The Hive Warehouse Connector is required for certain tasks in CDP Public Cloud. Low-latency analytical processing (LLAP) is recommended for reading ACID, or other Hive-managed tables, from Spark. You do not need LLAP to write to ACID, or other managed tables, from Spark. CDP Data Center supports JDBC that you use with HWC in lieu of LLAP. JDBC mode works well for small datasets only.

The HWC library internally uses the Hive Streaming API and LOAD DATA Hive commands to write the data. You do not need LLAP to access external tables from Spark with caveats shown in the following table.

Table 1. Spark Compatibility: CDP Public Cloud
Tasks HWC Required Recommended HWC Mode Other Requirement/Comments
Read Hive managed tables from Spark Yes LLAP mode=true Ranger ACLs enforced.*
Write Hive managed tables from Spark Yes N/A Ranger ACLs enforced.*
Read Hive external tables from Spark No N/A unless HWC is used, then LLAP mode=true Ranger ACLs not enforced.
Write Hive external tables from Spark No N/A Ranger ACLs enforced.

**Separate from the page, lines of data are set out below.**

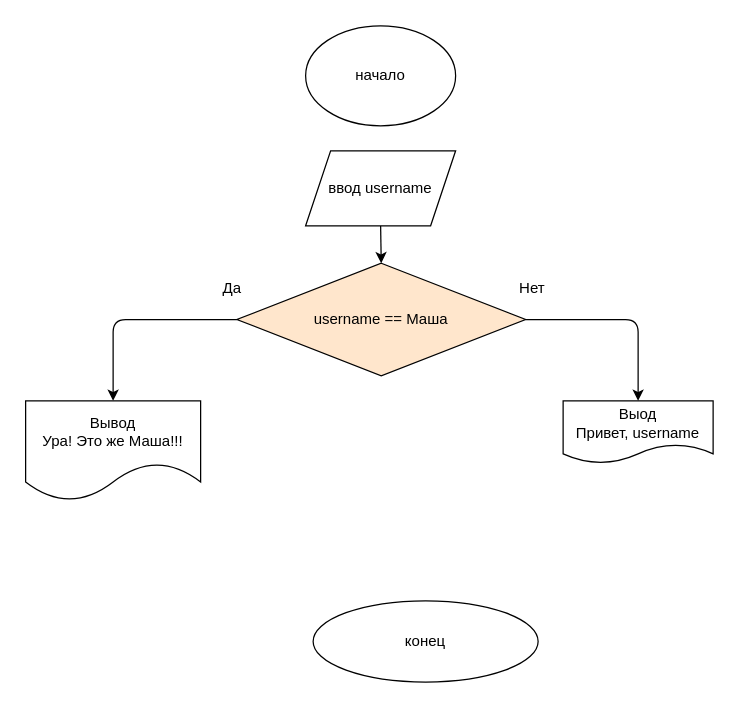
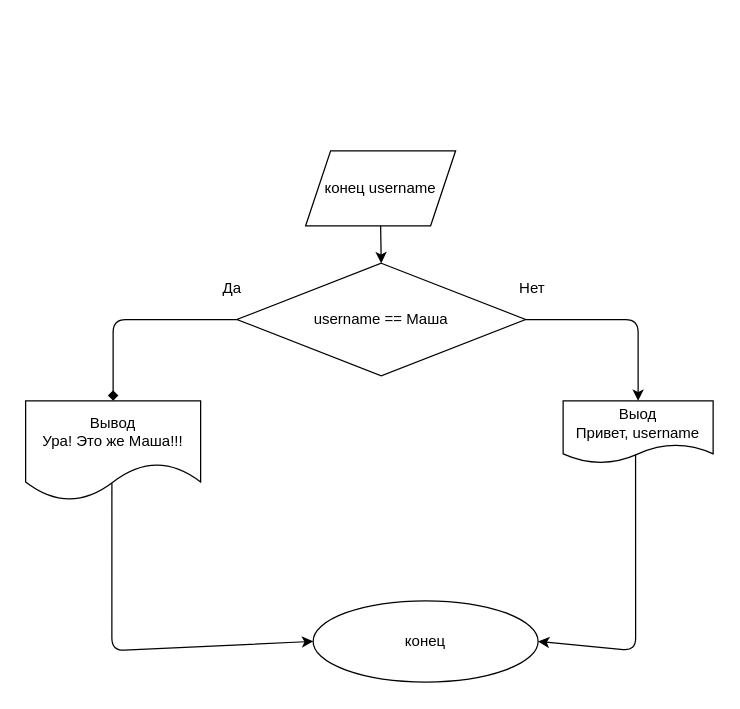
  <mxCell id="0" />
  <mxCell id="1" parent="0" />
- <mxCell id="2" value="начало" style="ellipse;whiteSpace=wrap;html=1;" vertex="1" parent="1"><mxGeometry x="244" y="20" width="120" height="80" as="geometry" /></mxCell>
  <mxCell id="3" style="edgeStyle=none;html=1;exitX=0.5;exitY=1;exitDx=0;exitDy=0;entryX=0.5;entryY=0;entryDx=0;entryDy=0;" edge="1" parent="1" source="4" target="6"><mxGeometry relative="1" as="geometry" /></mxCell>
- <mxCell id="4" value="ввод username" style="shape=parallelogram;perimeter=parallelogramPerimeter;whiteSpace=wrap;html=1;fixedSize=1;" vertex="1" parent="1"><mxGeometry x="244" y="120" width="120" height="60" as="geometry" /></mxCell>
- <mxCell id="5" style="edgeStyle=none;html=1;exitX=0;exitY=0.5;exitDx=0;exitDy=0;entryX=0.5;entryY=0;entryDx=0;entryDy=0;" edge="1" parent="1" source="6" target="9"><mxGeometry relative="1" as="geometry"><mxPoint x="100" y="300" as="targetPoint" /><Array as="points"><mxPoint x="90" y="255" /></Array></mxGeometry></mxCell>
- <mxCell id="6" value="username == Маша" style="rhombus;whiteSpace=wrap;html=1;fillColor=#ffe6cc;" vertex="1" parent="1"><mxGeometry x="189" y="210" width="231" height="90" as="geometry" /></mxCell>
+ <mxCell id="4" value="конец username" style="shape=parallelogram;perimeter=parallelogramPerimeter;whiteSpace=wrap;html=1;fixedSize=1;" vertex="1" parent="1"><mxGeometry x="244" y="120" width="120" height="60" as="geometry" /></mxCell>
+ <mxCell id="5" style="edgeStyle=none;html=1;exitX=0;exitY=0.5;exitDx=0;exitDy=0;entryX=0.5;entryY=0;entryDx=0;entryDy=0;endArrow=diamond;" edge="1" parent="1" source="6" target="9"><mxGeometry relative="1" as="geometry"><mxPoint x="100" y="300" as="targetPoint" /><Array as="points"><mxPoint x="90" y="255" /></Array></mxGeometry></mxCell>
+ <mxCell id="6" value="username == Маша" style="rhombus;whiteSpace=wrap;html=1;" vertex="1" parent="1"><mxGeometry x="189" y="210" width="231" height="90" as="geometry" /></mxCell>
  <mxCell id="7" value="Да" style="text;html=1;align=center;verticalAlign=middle;resizable=0;points=[];autosize=1;strokeColor=none;fillColor=none;" vertex="1" parent="1"><mxGeometry x="170" y="220" width="30" height="20" as="geometry" /></mxCell>
  <mxCell id="8" value="Нет" style="text;html=1;align=center;verticalAlign=middle;resizable=0;points=[];autosize=1;strokeColor=none;fillColor=none;" vertex="1" parent="1"><mxGeometry x="405" y="220" width="40" height="20" as="geometry" /></mxCell>
  <mxCell id="9" value="Вывод&lt;br&gt;Ура! Это же Маша!!!" style="shape=document;whiteSpace=wrap;html=1;boundedLbl=1;size=0.375;" vertex="1" parent="1"><mxGeometry x="20" y="320" width="140" height="80" as="geometry" /></mxCell>
  <mxCell id="10" value="Выод&lt;br&gt;Привет, username" style="shape=document;whiteSpace=wrap;html=1;boundedLbl=1;" vertex="1" parent="1"><mxGeometry x="450" y="320" width="120" height="50" as="geometry" /></mxCell>
  <mxCell id="11" value="конец" style="ellipse;whiteSpace=wrap;html=1;" vertex="1" parent="1"><mxGeometry x="250" y="480" width="180" height="65" as="geometry" /></mxCell>
  <mxCell id="12" value="" style="endArrow=classic;html=1;exitX=1;exitY=0.5;exitDx=0;exitDy=0;entryX=0.5;entryY=0;entryDx=0;entryDy=0;" edge="1" parent="1" source="6" target="10"><mxGeometry width="50" height="50" relative="1" as="geometry"><mxPoint x="280" y="350" as="sourcePoint" /><mxPoint x="330" y="300" as="targetPoint" /><Array as="points"><mxPoint x="510" y="255" /></Array></mxGeometry></mxCell>
+ <mxCell id="13" value="" style="endArrow=classic;html=1;exitX=0.493;exitY=0.825;exitDx=0;exitDy=0;exitPerimeter=0;entryX=0;entryY=0.5;entryDx=0;entryDy=0;" edge="1" parent="1" source="9" target="11"><mxGeometry width="50" height="50" relative="1" as="geometry"><mxPoint x="280" y="350" as="sourcePoint" /><mxPoint x="320" y="350" as="targetPoint" /><Array as="points"><mxPoint x="89" y="520" /></Array></mxGeometry></mxCell>
+ <mxCell id="14" value="" style="endArrow=classic;html=1;exitX=0.483;exitY=0.863;exitDx=0;exitDy=0;exitPerimeter=0;entryX=1;entryY=0.5;entryDx=0;entryDy=0;" edge="1" parent="1" source="10" target="11"><mxGeometry width="50" height="50" relative="1" as="geometry"><mxPoint x="280" y="350" as="sourcePoint" /><mxPoint x="330" y="300" as="targetPoint" /><Array as="points"><mxPoint x="508" y="520" /></Array></mxGeometry></mxCell>
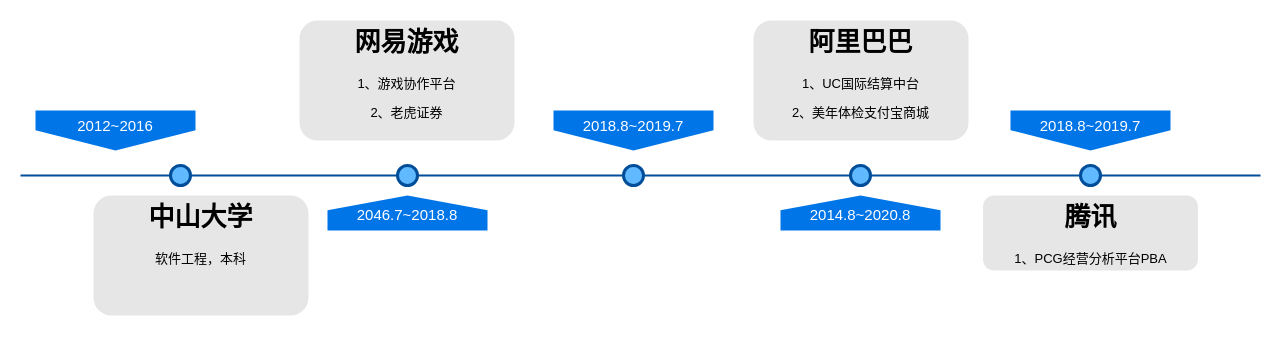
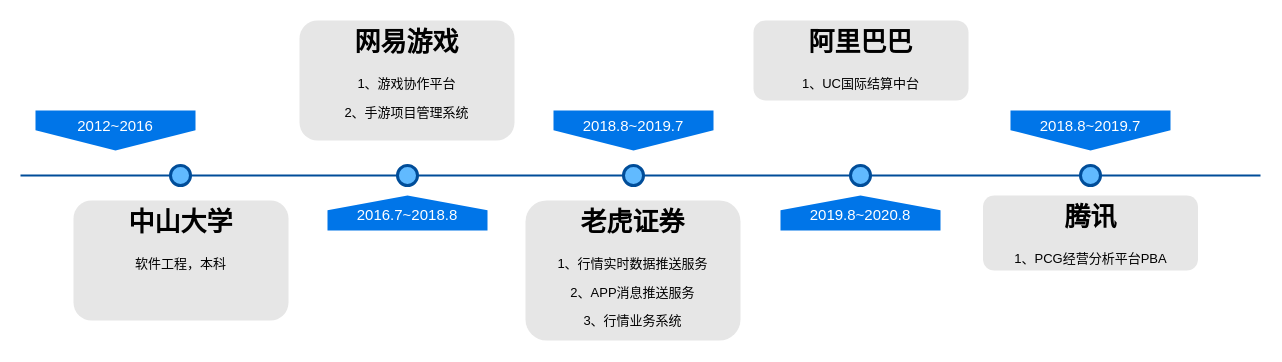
  <mxCell id="0" />
  <mxCell id="1" parent="0" />
  <mxCell id="2" value="" style="line;strokeWidth=2;html=1;fillColor=none;fontSize=28;fontColor=#004D99;strokeColor=#004D99;" parent="1" vertex="1"><mxGeometry x="20" y="170" width="1240" height="10" as="geometry" /></mxCell>
  <mxCell id="3" value="2012~2016" style="shape=offPageConnector;whiteSpace=wrap;html=1;fillColor=#0075E8;fontSize=15;fontColor=#FFFFFF;size=0.509;verticalAlign=top;strokeColor=none;" parent="1" vertex="1"><mxGeometry x="35" y="110" width="160" height="40" as="geometry" /></mxCell>
  <mxCell id="4" value="&lt;span&gt;2018.8~2019.7&lt;/span&gt;" style="shape=offPageConnector;whiteSpace=wrap;html=1;fillColor=#0075E8;fontSize=15;fontColor=#FFFFFF;size=0.509;verticalAlign=top;strokeColor=none;" parent="1" vertex="1"><mxGeometry x="553" y="110" width="160" height="40" as="geometry" /></mxCell>
- <mxCell id="5" value="&lt;span&gt;2046.7~2018.8&lt;/span&gt;" style="shape=offPageConnector;whiteSpace=wrap;html=1;fillColor=#0075E8;fontSize=15;fontColor=#FFFFFF;size=0.418;flipV=1;verticalAlign=bottom;strokeColor=none;spacingBottom=4;" parent="1" vertex="1"><mxGeometry x="327" y="195" width="160" height="35" as="geometry" /></mxCell>
- <mxCell id="6" value="&lt;span&gt;2014.8~2020.8&lt;/span&gt;" style="shape=offPageConnector;whiteSpace=wrap;html=1;fillColor=#0075E8;fontSize=15;fontColor=#FFFFFF;size=0.418;flipV=1;verticalAlign=bottom;strokeColor=none;spacingBottom=4;" parent="1" vertex="1"><mxGeometry x="780" y="195" width="160" height="35" as="geometry" /></mxCell>
+ <mxCell id="5" value="&lt;span&gt;2016.7~2018.8&lt;/span&gt;" style="shape=offPageConnector;whiteSpace=wrap;html=1;fillColor=#0075E8;fontSize=15;fontColor=#FFFFFF;size=0.418;flipV=1;verticalAlign=bottom;strokeColor=none;spacingBottom=4;" parent="1" vertex="1"><mxGeometry x="327" y="195" width="160" height="35" as="geometry" /></mxCell>
+ <mxCell id="6" value="&lt;span&gt;2019.8~2020.8&lt;/span&gt;" style="shape=offPageConnector;whiteSpace=wrap;html=1;fillColor=#0075E8;fontSize=15;fontColor=#FFFFFF;size=0.418;flipV=1;verticalAlign=bottom;strokeColor=none;spacingBottom=4;" parent="1" vertex="1"><mxGeometry x="780" y="195" width="160" height="35" as="geometry" /></mxCell>
  <mxCell id="7" value="" style="ellipse;whiteSpace=wrap;html=1;fillColor=#61BAFF;fontSize=28;fontColor=#004D99;strokeWidth=3;strokeColor=#004D99;" parent="1" vertex="1"><mxGeometry x="170" y="165" width="20" height="20" as="geometry" /></mxCell>
  <mxCell id="8" value="" style="ellipse;whiteSpace=wrap;html=1;fillColor=#61BAFF;fontSize=28;fontColor=#004D99;strokeWidth=3;strokeColor=#004D99;" parent="1" vertex="1"><mxGeometry x="397" y="165" width="20" height="20" as="geometry" /></mxCell>
  <mxCell id="9" value="" style="ellipse;whiteSpace=wrap;html=1;fillColor=#61BAFF;fontSize=28;fontColor=#004D99;strokeWidth=3;strokeColor=#004D99;" parent="1" vertex="1"><mxGeometry x="623" y="165" width="20" height="20" as="geometry" /></mxCell>
  <mxCell id="10" value="" style="ellipse;whiteSpace=wrap;html=1;fillColor=#61BAFF;fontSize=28;fontColor=#004D99;strokeWidth=3;strokeColor=#004D99;" parent="1" vertex="1"><mxGeometry x="850" y="165" width="20" height="20" as="geometry" /></mxCell>
- <mxCell id="11" value="&lt;h1&gt;中山大学&lt;/h1&gt;&lt;div&gt;软件工程，本科&lt;/div&gt;" style="text;html=1;spacing=5;spacingTop=-20;whiteSpace=wrap;overflow=hidden;strokeColor=none;strokeWidth=3;fillColor=#E6E6E6;fontSize=13;fontColor=#000000;align=center;rounded=1;" parent="1" vertex="1"><mxGeometry x="93" y="195" width="215" height="120" as="geometry" /></mxCell>
- <mxCell id="12" value="&lt;h1&gt;网易游戏&lt;/h1&gt;&lt;p&gt;1、游戏协作平台&lt;/p&gt;&lt;p&gt;2、老虎证券&lt;/p&gt;" style="text;html=1;spacing=5;spacingTop=-20;whiteSpace=wrap;overflow=hidden;strokeColor=none;strokeWidth=3;fillColor=#E6E6E6;fontSize=13;fontColor=#000000;align=center;rounded=1;" parent="1" vertex="1"><mxGeometry x="299" y="20" width="215" height="120" as="geometry" /></mxCell>
- <mxCell id="14" value="&lt;h1&gt;阿里巴巴&lt;/h1&gt;&lt;p&gt;1、UC国际结算中台&lt;/p&gt;&lt;p&gt;2、美年体检支付宝商城&lt;/p&gt;" style="text;html=1;spacing=5;spacingTop=-20;whiteSpace=wrap;overflow=hidden;strokeColor=none;strokeWidth=3;fillColor=#E6E6E6;fontSize=13;fontColor=#000000;align=center;rounded=1;" parent="1" vertex="1"><mxGeometry x="753" y="20" width="215" height="120" as="geometry" /></mxCell>
+ <mxCell id="11" value="&lt;h1&gt;中山大学&lt;/h1&gt;&lt;div&gt;软件工程，本科&lt;/div&gt;" style="text;html=1;spacing=5;spacingTop=-20;whiteSpace=wrap;overflow=hidden;strokeColor=none;strokeWidth=3;fillColor=#E6E6E6;fontSize=13;fontColor=#000000;align=center;rounded=1;" parent="1" vertex="1"><mxGeometry x="73" y="200" width="215" height="120" as="geometry" /></mxCell>
+ <mxCell id="12" value="&lt;h1&gt;网易游戏&lt;/h1&gt;&lt;p&gt;1、游戏协作平台&lt;/p&gt;&lt;p&gt;2、手游项目管理系统&lt;/p&gt;" style="text;html=1;spacing=5;spacingTop=-20;whiteSpace=wrap;overflow=hidden;strokeColor=none;strokeWidth=3;fillColor=#E6E6E6;fontSize=13;fontColor=#000000;align=center;rounded=1;" parent="1" vertex="1"><mxGeometry x="299" y="20" width="215" height="120" as="geometry" /></mxCell>
+ <mxCell id="13" value="&lt;h1&gt;老虎证券&lt;/h1&gt;&lt;p&gt;1、行情实时数据推送服务&lt;/p&gt;&lt;p&gt;2、APP消息推送服务&lt;/p&gt;&lt;p&gt;3、行情业务系统&lt;/p&gt;" style="text;html=1;spacing=5;spacingTop=-20;whiteSpace=wrap;overflow=hidden;strokeColor=none;strokeWidth=3;fillColor=#E6E6E6;fontSize=13;fontColor=#000000;align=center;rounded=1;" parent="1" vertex="1"><mxGeometry x="525" y="200" width="215" height="140" as="geometry" /></mxCell>
+ <mxCell id="14" value="&lt;h1&gt;阿里巴巴&lt;/h1&gt;&lt;p&gt;1、UC国际结算中台&lt;/p&gt;&lt;p&gt;2、美年体检支付宝商城&lt;/p&gt;" style="text;html=1;spacing=5;spacingTop=-20;whiteSpace=wrap;overflow=hidden;strokeColor=none;strokeWidth=3;fillColor=#E6E6E6;fontSize=13;fontColor=#000000;align=center;rounded=1;" parent="1" vertex="1"><mxGeometry x="753" y="20" width="215" height="80" as="geometry" /></mxCell>
  <mxCell id="15" value="&lt;span&gt;2018.8~2019.7&lt;/span&gt;" style="shape=offPageConnector;whiteSpace=wrap;html=1;fillColor=#0075E8;fontSize=15;fontColor=#FFFFFF;size=0.509;verticalAlign=top;strokeColor=none;" vertex="1" parent="1"><mxGeometry x="1010" y="110" width="160" height="40" as="geometry" /></mxCell>
  <mxCell id="16" value="" style="ellipse;whiteSpace=wrap;html=1;fillColor=#61BAFF;fontSize=28;fontColor=#004D99;strokeWidth=3;strokeColor=#004D99;" vertex="1" parent="1"><mxGeometry x="1080" y="165" width="20" height="20" as="geometry" /></mxCell>
  <mxCell id="17" value="&lt;h1&gt;腾讯&lt;/h1&gt;&lt;p&gt;1、PCG经营分析平台PBA&lt;/p&gt;&lt;p&gt;2、灯塔插件工程共建-LTV插件&lt;/p&gt;" style="text;html=1;spacing=5;spacingTop=-20;whiteSpace=wrap;overflow=hidden;strokeColor=none;strokeWidth=3;fillColor=#E6E6E6;fontSize=13;fontColor=#000000;align=center;rounded=1;" vertex="1" parent="1"><mxGeometry x="982.5" y="195" width="215" height="75" as="geometry" /></mxCell>
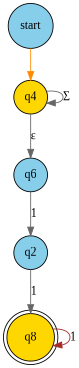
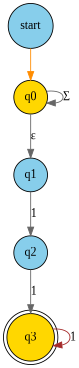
  graph {
    fontname="Liberation Serif"
    fontsize=20
    node [fillcolor=skyblue fontname="Liberation Serif" shape=circle style=filled]
    edge [color=gray40 dir=forward fontname="Liberation Serif"]
    start
-   q0 [fillcolor=gold label=q4]
-   q1 [label=q6]
+   q0 [fillcolor=gold]
+   q1
    q2
-   q3 [fillcolor=gold peripheries=2 label=q8]
+   q3 [fillcolor=gold peripheries=2]
    start -- q0 [color=darkorange]
    q0 -- q0 [label=<&Sigma;>]
    q0 -- q1 [label=<&epsilon;>]
    q1 -- q2 [label=1]
    q2 -- q3 [label=1]
    q3 -- q3 [color=brown label=1]
  }
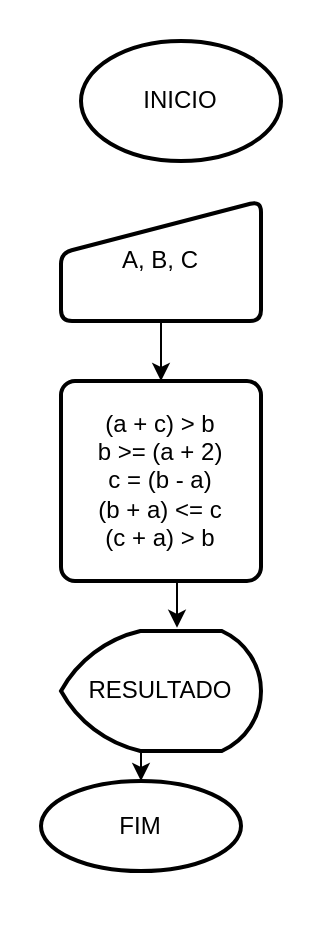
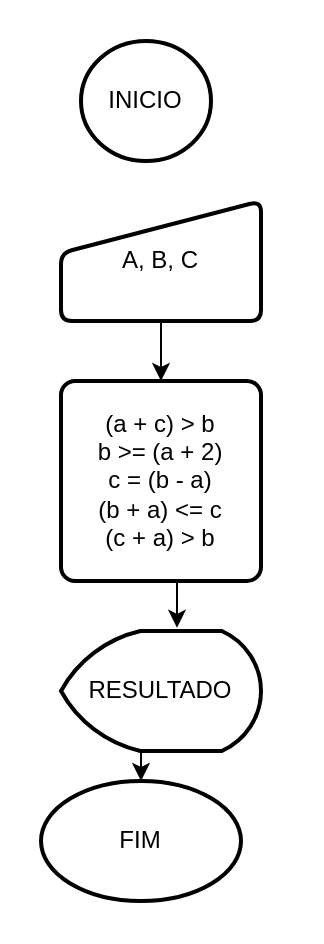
  <mxCell id="0" />
  <mxCell id="1" parent="0" />
- <mxCell id="2" value="INICIO" style="strokeWidth=2;html=1;shape=mxgraph.flowchart.start_1;whiteSpace=wrap;" vertex="1" parent="1"><mxGeometry x="40" y="20" width="100" height="60" as="geometry" /></mxCell>
- <mxCell id="3" value="FIM" style="strokeWidth=2;html=1;shape=mxgraph.flowchart.start_1;whiteSpace=wrap;" vertex="1" parent="1"><mxGeometry x="20" y="390" width="100" height="45" as="geometry" /></mxCell>
+ <mxCell id="2" value="INICIO" style="strokeWidth=2;html=1;shape=mxgraph.flowchart.start_1;whiteSpace=wrap;" vertex="1" parent="1"><mxGeometry x="40" y="20" width="65" height="60" as="geometry" /></mxCell>
+ <mxCell id="3" value="FIM" style="strokeWidth=2;html=1;shape=mxgraph.flowchart.start_1;whiteSpace=wrap;" vertex="1" parent="1"><mxGeometry x="20" y="390" width="100" height="60" as="geometry" /></mxCell>
  <mxCell id="4" style="edgeStyle=orthogonalEdgeStyle;rounded=0;orthogonalLoop=1;jettySize=auto;html=1;exitX=0.5;exitY=1;exitDx=0;exitDy=0;entryX=0.5;entryY=0;entryDx=0;entryDy=0;" edge="1" parent="1" source="5" target="6"><mxGeometry relative="1" as="geometry" /></mxCell>
  <mxCell id="5" value="A, B, C" style="html=1;strokeWidth=2;shape=manualInput;whiteSpace=wrap;rounded=1;size=26;arcSize=11;" vertex="1" parent="1"><mxGeometry x="30" y="100" width="100" height="60" as="geometry" /></mxCell>
  <mxCell id="6" value="(a + c) &amp;gt; b&lt;div&gt;b &amp;gt;= (a + 2)&lt;/div&gt;&lt;div&gt;c = (b - a)&lt;/div&gt;&lt;div&gt;(b + a) &amp;lt;= c&lt;/div&gt;&lt;div&gt;(c + a) &amp;gt; b&lt;/div&gt;" style="rounded=1;whiteSpace=wrap;html=1;absoluteArcSize=1;arcSize=14;strokeWidth=2;" vertex="1" parent="1"><mxGeometry x="30" y="190" width="100" height="100" as="geometry" /></mxCell>
  <mxCell id="7" value="RESULTADO" style="strokeWidth=2;html=1;shape=mxgraph.flowchart.display;whiteSpace=wrap;" vertex="1" parent="1"><mxGeometry x="30" y="315" width="100" height="60" as="geometry" /></mxCell>
  <mxCell id="8" style="edgeStyle=orthogonalEdgeStyle;rounded=0;orthogonalLoop=1;jettySize=auto;html=1;exitX=0.5;exitY=1;exitDx=0;exitDy=0;entryX=0.58;entryY=-0.027;entryDx=0;entryDy=0;entryPerimeter=0;" edge="1" parent="1" source="6" target="7"><mxGeometry relative="1" as="geometry" /></mxCell>
  <mxCell id="9" style="edgeStyle=orthogonalEdgeStyle;rounded=0;orthogonalLoop=1;jettySize=auto;html=1;exitX=0.5;exitY=1;exitDx=0;exitDy=0;exitPerimeter=0;entryX=0.5;entryY=0;entryDx=0;entryDy=0;entryPerimeter=0;" edge="1" parent="1" source="7" target="3"><mxGeometry relative="1" as="geometry" /></mxCell>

* Ranger column level security or column masking is supported for each access pattern when you use HWC.

Configuring the HWC connection in CDP Data Center

You configure the spark.datasource.hive.warehouse.read.jdbc.mode property as described below. The following software and property settings are required for connecting Spark and Hive using the HiveWarehouseConnector library in CDP Data Center:

  • Spark 2.4.x
  • Hive JDBC database driver

    Download the Hive JDBC database driver from the Cloudera Downloads page.

  • Set spark.datasource.hive.warehouse.read.jdbc.mode=cluster (recommended). Alternatively, set this property to client if you expect your resultset to fit in memory.
Table 2. Spark Compatibility: CDP Data Center
Tasks HWC Required Recommended HWC Mode Other Requirement/Comments
Read Hive managed tables from Spark Yes JDBC mode=cluster Ranger ACLs enforced.*
Write Hive managed tables from Spark Yes N/A Ranger ACLs enforced.*
Read Hive external tables from Spark No N/A Ranger ACLs not enforced.
Write Hive external tables from Spark No N/A Ranger ACLs enforced.

* Ranger column level security or column masking is supported for each access pattern when you use HWC.

Spark on a Kerberized YARN cluster in CDP Data Center

In Spark client mode on a kerberized Yarn cluster, set the following property: spark.sql.hive.hiveserver2.jdbc.url.principal. This property must be equal to hive.server2.authentication.kerberos.principal.

In Spark cluster mode on a kerberized YARN cluster, set the following property:
  • Property: spark.security.credentials.hiveserver2.enabled
  • Description: Use Spark ServiceCredentialProvider and set equal to a boolean, such as true
  • Comment: true by default